** Work request **
An exact copy of every entry is needed, without any of the pictures.

** Materials provided **
****************************************
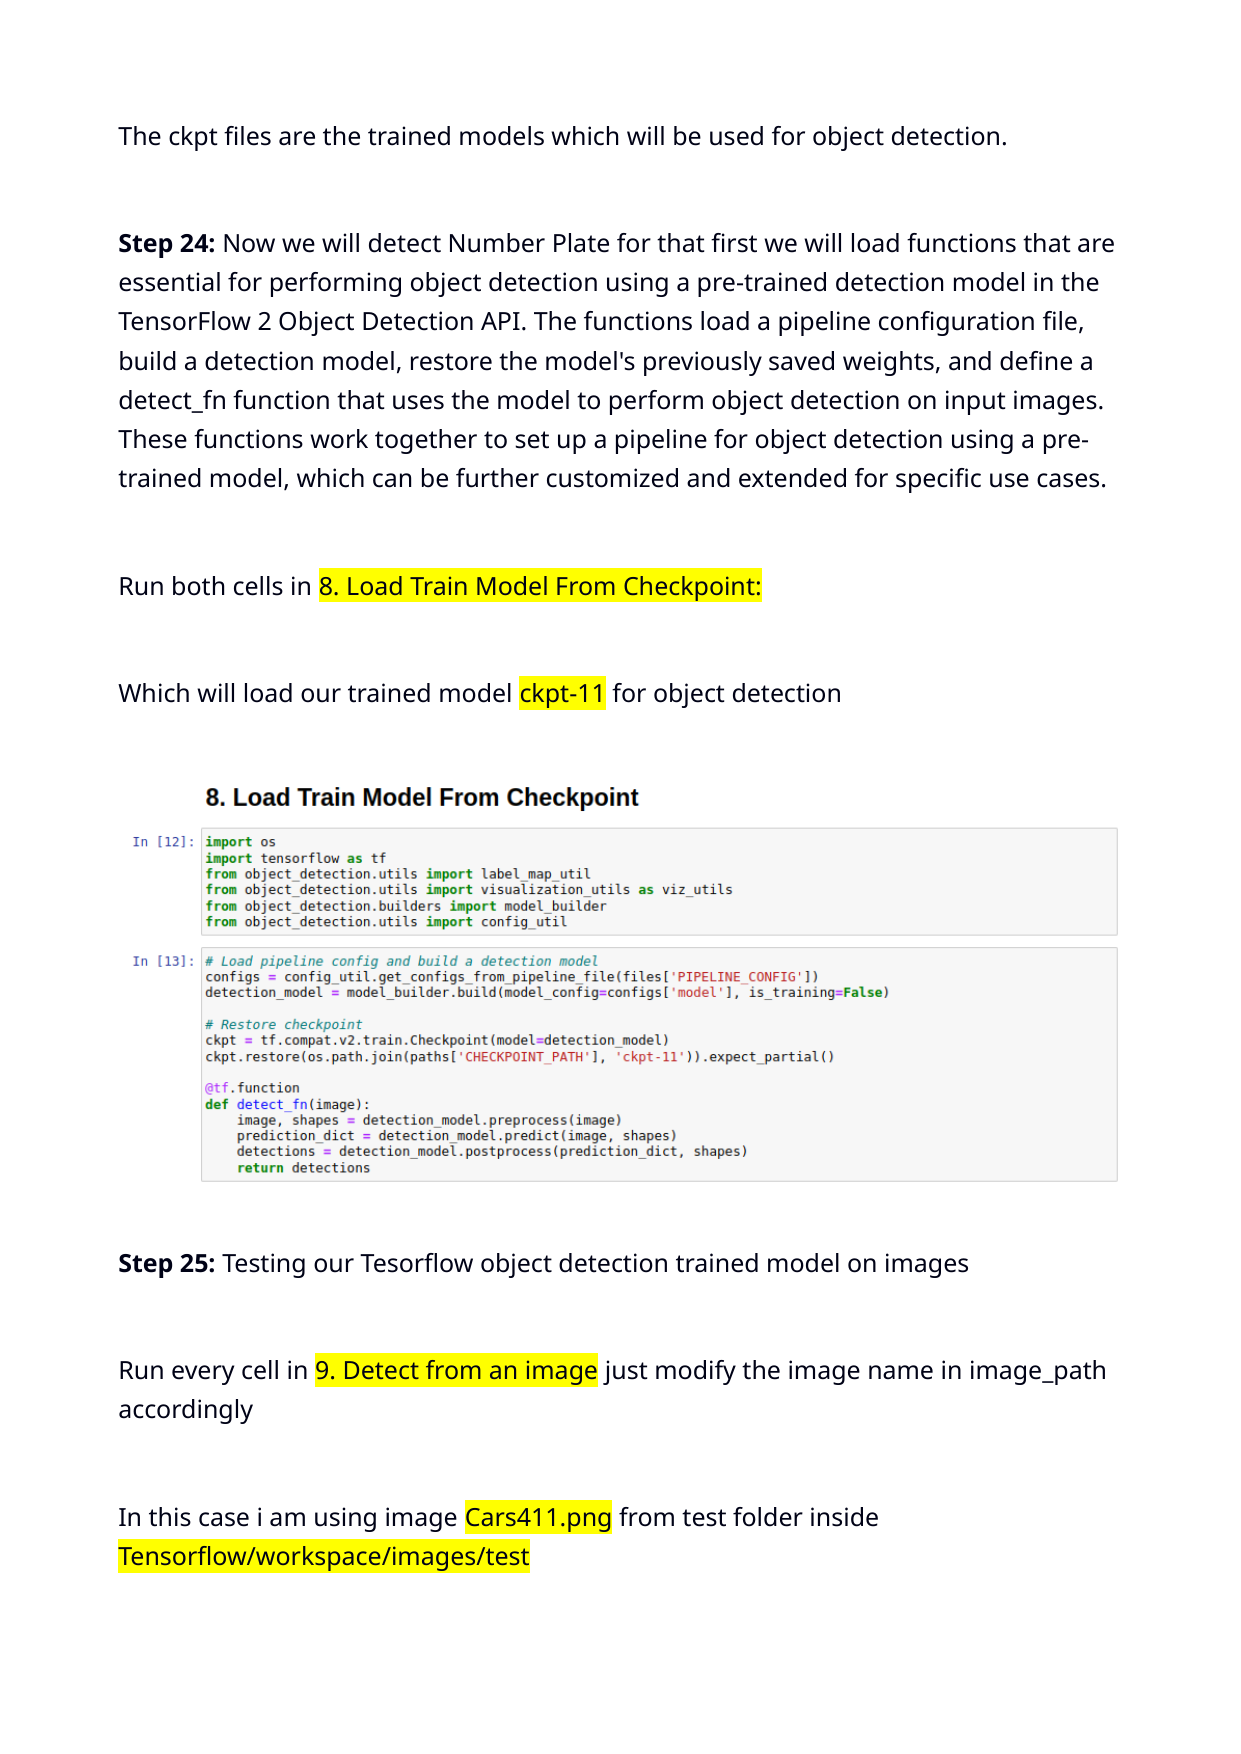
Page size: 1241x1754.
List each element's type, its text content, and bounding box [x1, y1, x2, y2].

text Run both cells in 8. Load Train Model From Checkpoint: [118, 568, 1122, 602]
text The ckpt files are the trained models which will be used for object detection. [118, 118, 1122, 152]
picture [118, 783, 1123, 1187]
text Which will load our trained model ckpt-11 for object detection [118, 676, 1122, 710]
text Step 25: Testing our Tesorflow object detection trained model on images [118, 1245, 1122, 1279]
text In this case i am using image Cars411.png from test folder inside Tensorflow/workspace/images/test [118, 1499, 1122, 1573]
text Step 24: Now we will detect Number Plate for that first we will load functions that are essential for performing object detection using a pre-trained detection model in the TensorFlow 2 Object Detection API. The functions load a pipeline configuration file, build a detection model, restore the model's previously saved weights, and define a detect_fn function that uses the model to perform object detection on input images. These functions work together to set up a pipeline for object detection using a pre-trained model, which can be further customized and extended for specific use cases. [118, 226, 1122, 495]
text Run every cell in 9. Detect from an image just modify the image name in image_path accordingly [118, 1353, 1122, 1426]
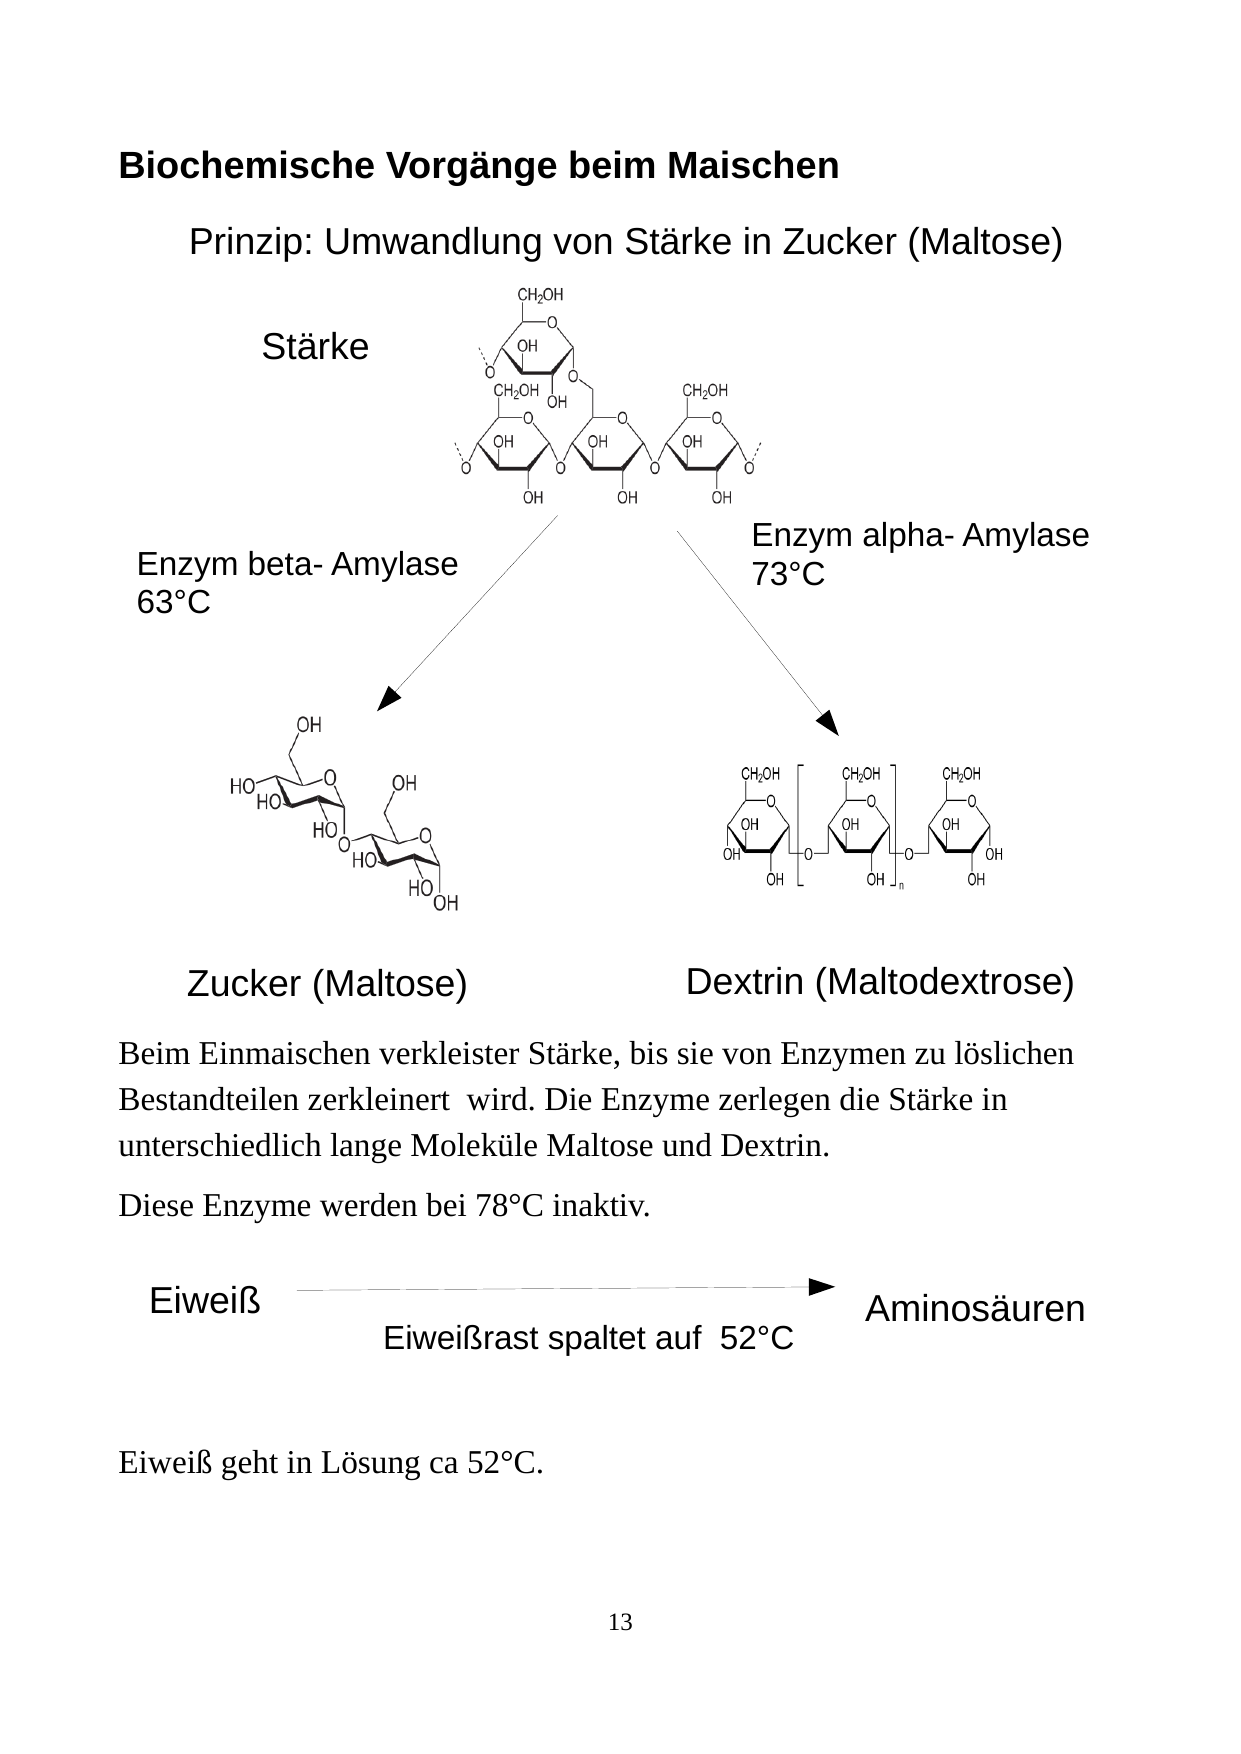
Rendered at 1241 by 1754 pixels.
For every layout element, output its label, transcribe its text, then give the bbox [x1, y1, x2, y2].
****************************************
** Answer box **
Page size: 1241x1754.
List each element's type, its text content, and bounding box [x1, y1, x2, y2].

text Run both cells in 8. Load Train Model From Checkpoint: [118, 568, 1122, 602]
text The ckpt files are the trained models which will be used for object detection. [118, 118, 1122, 152]
picture [118, 783, 1123, 1187]
text Which will load our trained model ckpt-11 for object detection [118, 676, 1122, 710]
text Step 25: Testing our Tesorflow object detection trained model on images [118, 1245, 1122, 1279]
text In this case i am using image Cars411.png from test folder inside Tensorflow/workspace/images/test [118, 1499, 1122, 1573]
text Step 24: Now we will detect Number Plate for that first we will load functions that are essential for performing object detection using a pre-trained detection model in the TensorFlow 2 Object Detection API. The functions load a pipeline configuration file, build a detection model, restore the model's previously saved weights, and define a detect_fn function that uses the model to perform object detection on input images. These functions work together to set up a pipeline for object detection using a pre-trained model, which can be further customized and extended for specific use cases. [118, 226, 1122, 495]
text Run every cell in 9. Detect from an image just modify the image name in image_path accordingly [118, 1353, 1122, 1426]
Rendered at 1241 by 1754 pixels.
For every layout element, output its label, transcribe its text, then give the bbox [x1, y1, x2, y2].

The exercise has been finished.